### Task description
Return every entry exactly, except for any pictures.

### Data for processing

*** Block opens ***

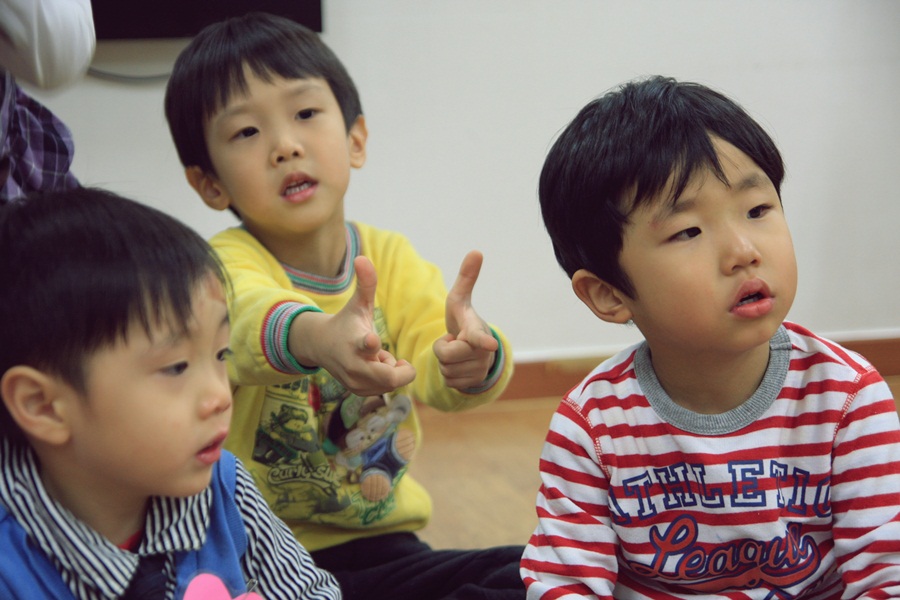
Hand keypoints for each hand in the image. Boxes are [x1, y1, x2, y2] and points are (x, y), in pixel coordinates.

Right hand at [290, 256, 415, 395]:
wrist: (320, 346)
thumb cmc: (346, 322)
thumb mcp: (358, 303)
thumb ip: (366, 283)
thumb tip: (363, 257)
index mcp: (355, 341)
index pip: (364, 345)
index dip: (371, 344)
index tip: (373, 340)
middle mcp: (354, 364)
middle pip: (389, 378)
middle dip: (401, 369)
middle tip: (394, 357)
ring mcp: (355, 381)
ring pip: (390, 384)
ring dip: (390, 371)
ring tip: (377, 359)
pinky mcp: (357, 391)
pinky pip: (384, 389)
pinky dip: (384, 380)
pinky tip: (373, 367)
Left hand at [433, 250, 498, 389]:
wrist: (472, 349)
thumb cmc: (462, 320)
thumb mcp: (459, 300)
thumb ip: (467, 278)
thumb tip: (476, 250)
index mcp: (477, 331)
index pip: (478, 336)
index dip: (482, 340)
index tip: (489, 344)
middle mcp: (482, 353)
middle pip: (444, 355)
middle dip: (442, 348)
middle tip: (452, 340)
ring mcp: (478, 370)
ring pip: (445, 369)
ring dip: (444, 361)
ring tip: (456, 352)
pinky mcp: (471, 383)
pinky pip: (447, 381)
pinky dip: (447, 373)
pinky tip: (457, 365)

*** Block closes ***

### Solution for this task
Hand keypoints for each hand in the image. Boxes are [x1, y1, x2, y2] and points are (x, y), in pixel coordinates.

Right hand at [290, 256, 415, 395]:
wrist: (320, 346)
thumb cmc: (346, 322)
thumb mcp: (358, 303)
thumb ip: (366, 283)
thumb tip: (363, 257)
index mcp: (355, 341)
index pip: (364, 345)
index dip: (371, 344)
index tip: (373, 340)
middle mcp: (354, 364)
middle pip: (389, 378)
middle dip: (401, 369)
middle tip: (394, 357)
ring mcp: (355, 381)
ring pip: (390, 384)
ring dip: (390, 371)
ring tip: (377, 359)
pinky mcp: (357, 391)
pinky pip: (384, 389)
pinky dip: (384, 380)
pinky tip: (373, 367)
Left hand at [433, 250, 498, 389]:
wrist: (472, 349)
thumb cmc: (462, 320)
thumb mcp: (459, 300)
thumb ip: (467, 278)
thumb tip: (476, 250)
index mcp: (477, 331)
index pip: (478, 336)
index dip: (482, 340)
index tip: (489, 344)
middle mcp: (482, 353)
middle pip: (444, 355)
middle dip: (442, 348)
middle tip: (452, 340)
ring mcp: (478, 370)
ring pip: (445, 369)
ring dip: (444, 361)
ring tip: (456, 352)
pinky mcp: (471, 383)
pinky pip: (447, 381)
pinky dip: (447, 373)
pinky tip: (457, 365)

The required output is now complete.